Control parameters are used to build the sampler. These are immutable after creation. The format is unspecified by monty_sampler but typically this will be a named list. The sampler designer will construct this list and should take care not to include anything mutable (e.g. environments) or hard to serialise and transfer to another process here.

Sampler state

Your sampler can have internal state. This is not needed for simple samplers; a random walk Metropolis-Hastings sampler does not need this for example as its state is entirely defined by the (pars, density) pair that forms the chain state. Similarly, simple implementations of HMC or Gibbs samplers would not need this functionality. If you wish to record debug information, or if your sampler updates some internal state as it runs – as our adaptive Metropolis-Hastings sampler does – then you will need to configure your sampler to initialise, store, combine and restore this state.

There are four state handling functions. If you provide one, you probably will need to provide them all, though details can be omitted if you do not want to render out a user-facing summary of your sampler state at the end of a chain.

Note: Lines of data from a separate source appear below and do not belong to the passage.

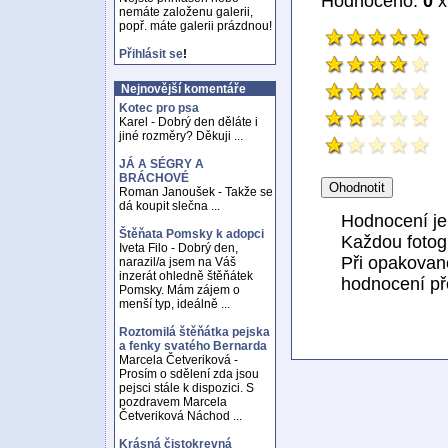
Hodnoceno:
0
x
nemáte založenu galerii,
popř. máte galerii prázdnou!
Přihlásit se
!
Nejnovější komentáře
Kotec pro psa
Karel - Dobrý den děláte i
jiné rozměry? Děkuji ...
JÁ A SÉGRY A
BRÁCHOVÉ
Roman Janoušek - Takže se
dá koupit slečna ...
Hodnocení j
Štěňata Pomsky k adopci
Každou fotogr
Iveta Filo - Dobrý den,
Při opakovan
narazil/a jsem na Váš
inzerát ohledně štěňátek
hodnocení př
Pomsky. Mám zájem o
menší typ, ideálně ...
Roztomilá štěňátka pejska
a fenky svatého Bernarda
Marcela Četveriková -
Prosím o sdělení zda jsou
pejsci stále k dispozici. S
pozdravem Marcela
Četveriková Náchod ...
Krásná čistokrevná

state_dump: this takes the sampler state (which is often an environment) and returns a list. In most cases, this is for a single chain, but if your sampler is used with monty_runner_simultaneous() this will correspond to the state for a number of chains at once, in which case your dumped state should look like the output from combining chains.
state_combine: this takes a list of sampler states, each of which was dumped with state_dump and combines them into a single state object. You need to aim for the case where the output of this function is the same as running state_dump after running with monty_runner_simultaneous(). Hopefully we can write some things to help with this, or at least example tests that will probably satisfy this.
state_restore: this takes the output of state_split (or state_combine in the case of monty_runner_simultaneous()) and prepares the state for use with the sampler. This function takes arguments:
- chain_id: one or more chain ids
- state_chain: the state of the chain(s) at the point of restoration
- state_sampler: the state from state_combine
- control: the sampler control
- model: the model
state_details: this takes the output of state_combine and returns a cleaned version of the state back to the user, as the $details element of the final samples. Use this to extract a fraction of the total state where only some should be user-visible. You do not need to provide this, the default is to return nothing.

State initialisation is handled by initialise; however, a non-trivial return value from this function does not imply that your sampler needs to worry very much about state. If you can entirely construct this from the current state of the chain and the control parameters, then no state management is required. However, a non-trivial return value from initialise requires a state_restore argument, even if state_dump is not present.

The state manoeuvres may feel tedious, but it will form part of the core of how the Parallel Tempering algorithm works, where we need to be able to run multiple chains through a sampler at the same time.

We will set things up soon so that if you do not provide these functions (but if you do provide state), then your sampler will work, but it will fail informatively when you try and continue it.